====== EXCERPT TO READ

John Swinney during the negotiations on the fiscal framework.
John Swinney during the negotiations on the fiscal framework.

Should a man be bitten by the Brazilian Wandering Spider, he will experience multiple erections over several days. After that, too much damage means the proud days are over.

This seems a good metaphor for the independence case a period of extreme excitement, and perhaps the delusion that one had become god’s gift followed by flaccid redundancy.

It also notes the peculiar maleness of the argument to date a bullying and argumentative tone, a fixation with competing “facts”, a tendency to overexaggerate assets.

Three dates mark the moment when the high times turned down forever. Let’s start with February 9.

On this day, at Holyrood’s finance committee, Scottish National Party members voted down the proposal for a Scottish Fiscal Commission.

This incredible decision actively resisting discovering more about Scotland was barely noticed at the time, but is very important.

For 20 years the SNP included in its manifestos the need for an independent economic unit.

When the chance to have one came, the party blocked it.

Outdated information

The reason is simply because such a unit would have produced economic data that contradicted the macho armoury of outdated information on which the movement’s bully boys still thrive.

Instead of nation-building, the independence party was using its majority to keep Scots in the dark.

The next important date is February 25 when the “fiscal framework” was agreed.

The Scottish Government had cleverly run negotiations for this into the period when the UK Government was more concerned about the EU referendum. Downing Street did a quick settlement massively in Scotland’s favour to clear the desks for its European battle.

============
====== DATASET ROWS

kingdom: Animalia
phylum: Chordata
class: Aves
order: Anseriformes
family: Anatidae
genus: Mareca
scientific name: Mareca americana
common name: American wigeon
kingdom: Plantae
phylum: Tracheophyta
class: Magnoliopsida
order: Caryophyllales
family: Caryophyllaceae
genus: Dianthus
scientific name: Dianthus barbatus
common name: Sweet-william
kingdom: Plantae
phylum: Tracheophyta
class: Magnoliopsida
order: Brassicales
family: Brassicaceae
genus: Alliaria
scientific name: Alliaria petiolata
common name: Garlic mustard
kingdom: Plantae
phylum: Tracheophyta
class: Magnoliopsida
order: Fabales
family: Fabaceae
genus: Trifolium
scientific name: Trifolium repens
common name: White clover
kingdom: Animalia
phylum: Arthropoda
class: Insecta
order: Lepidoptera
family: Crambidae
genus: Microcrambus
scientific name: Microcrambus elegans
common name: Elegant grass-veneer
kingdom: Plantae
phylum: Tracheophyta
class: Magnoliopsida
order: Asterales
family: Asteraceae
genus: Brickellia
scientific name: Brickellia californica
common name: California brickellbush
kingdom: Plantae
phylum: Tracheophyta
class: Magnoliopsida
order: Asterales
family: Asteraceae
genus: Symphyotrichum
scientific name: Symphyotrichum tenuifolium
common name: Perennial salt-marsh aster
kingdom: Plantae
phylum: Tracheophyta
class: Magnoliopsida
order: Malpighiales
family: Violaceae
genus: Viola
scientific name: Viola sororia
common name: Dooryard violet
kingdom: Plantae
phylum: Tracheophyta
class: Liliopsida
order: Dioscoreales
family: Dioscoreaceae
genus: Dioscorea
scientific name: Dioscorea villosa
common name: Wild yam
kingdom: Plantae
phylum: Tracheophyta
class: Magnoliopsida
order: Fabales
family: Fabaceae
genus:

============

REQUIREMENT 1 => How would you render this sentence from the piece on Scottish independence in Spanish: "Instead of nation-building, the independence party was using its majority to keep Scots in the dark."
REQUIREMENT 2 => Pick up the piece on Scottish independence after its final sentence and carry it forward.

TASK OUTPUT 1 => En lugar de construir una nación, el partido independentista estaba usando su mayoría para mantener a los escoceses en la ignorancia.

TASK OUTPUT 2 =>
In effect, the UK Treasury is underwriting Scotland’s foray into tax collecting. If Holyrood gets it wrong, then London will cover the losses.

It’s very good for Scots not only responsibility, but an insurance policy in the back pocket if it all goes belly up.

Yet the SNP seem unable to celebrate this coup, perhaps wary they might alert the indie faithful that the bigger game is up.

The last date is March 9, when the government announced their annual balance sheet what is earned within Scotland’s borders and what is spent on services.

There is a £15 billion gap into the red.

Were Scotland about to become independent, Edinburgh would have to find a way of filling that gap, plus the costs of the independence process.

If Scotland were in a currency union with either Sterling or the Euro, there would be borrowing limits which would prevent the newly independent state simply borrowing £15bn.

For sake of argument let’s say borrowing (which will bring its own costs) cuts the deficit in half to £7.5bn.

That is still a very big hole in Scottish spending, well beyond what reasonable tax increases could raise.

Combine these three dates and you have the period when the SNP’s economic case for independence collapsed.

The blood ran from the posturing and boasting.

The SNP’s mistake was not to advocate independence that is still possible, if you want to accept some hard times as the price to pay for sovereignty.

The mistake was they had promised wealth too.

The independence part remains, but the wealth has shrunk.

Unfortunately the macho wing can’t let go of the imaginary money swathes of the membership were seduced into arguing an economic case which never stood up to scrutiny.

A mindset prevails that anything but independence is failure, and that sovereignty will come with cash to spare.

Arguably Scotland’s greatest problem is that the SNP leadership don’t know how, or don’t have the courage to correct this view.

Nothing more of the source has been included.